Was die Deutschen Anfang der 1960er-Jahre an Packerln verschickten, brachte den VW Käfer an seine Kapazitätsgrenzen. Also gab die Deutsche Bundespost 1962 ein Auto mit "arbeitspsychologisch optimaler Ausstattung zu einem günstigen Anschaffungspreis" bei VW in Auftrag, auf dass man der Flut wieder Herr werden würde.

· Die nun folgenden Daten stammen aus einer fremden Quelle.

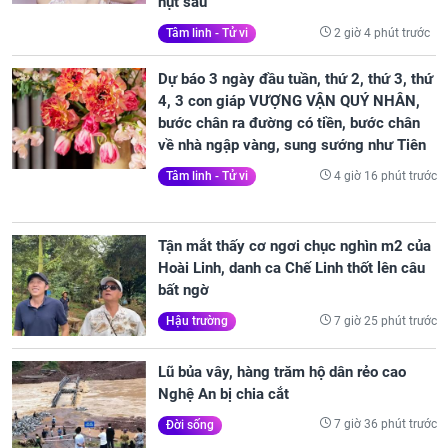
hụt sau
2 giờ 4 phút trước
Tâm linh - Tử vi
Dự báo 3 ngày đầu tuần, thứ 2, thứ 3, thứ
4, 3 con giáp VƯỢNG VẬN QUÝ NHÂN,
bước chân ra đường có tiền, bước chân
về nhà ngập vàng, sung sướng như Tiên
4 giờ 16 phút trước
Tâm linh - Tử vi
Tận mắt thấy cơ ngơi chục nghìn m2 của
Hoài Linh, danh ca Chế Linh thốt lên câu
bất ngờ
7 giờ 25 phút trước
Hậu trường
Lũ bủa vây, hàng trăm hộ dân rẻo cao
Nghệ An bị chia cắt
7 giờ 36 phút trước
Đời sống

Das "Design" des Typ 147 ist auf sympathische Art und Weise verunglückt, weil seine Form schnurstracks der Funktion folgte. Wenn 400 Kilo Nutzlast, ein vom Fahrersitz aus erreichbarer Laderaum von zwei Kubikmetern und zwei Schiebetüren im Lastenheft stehen, gewinnt man eben keinen Schönheitspreis.

Dafür übertraf das 3,97 Meter lange rollende Postkastl die Anforderungen sogar noch: Das Ladevolumen liegt bei 2,3 Kubikmetern und weitere 0,6 ergeben sich neben dem Fahrersitz. Der nicht oft frequentierte Platz für den Beifahrer konnte nämlich gefaltet und unter das Armaturenbrett geschwenkt werden.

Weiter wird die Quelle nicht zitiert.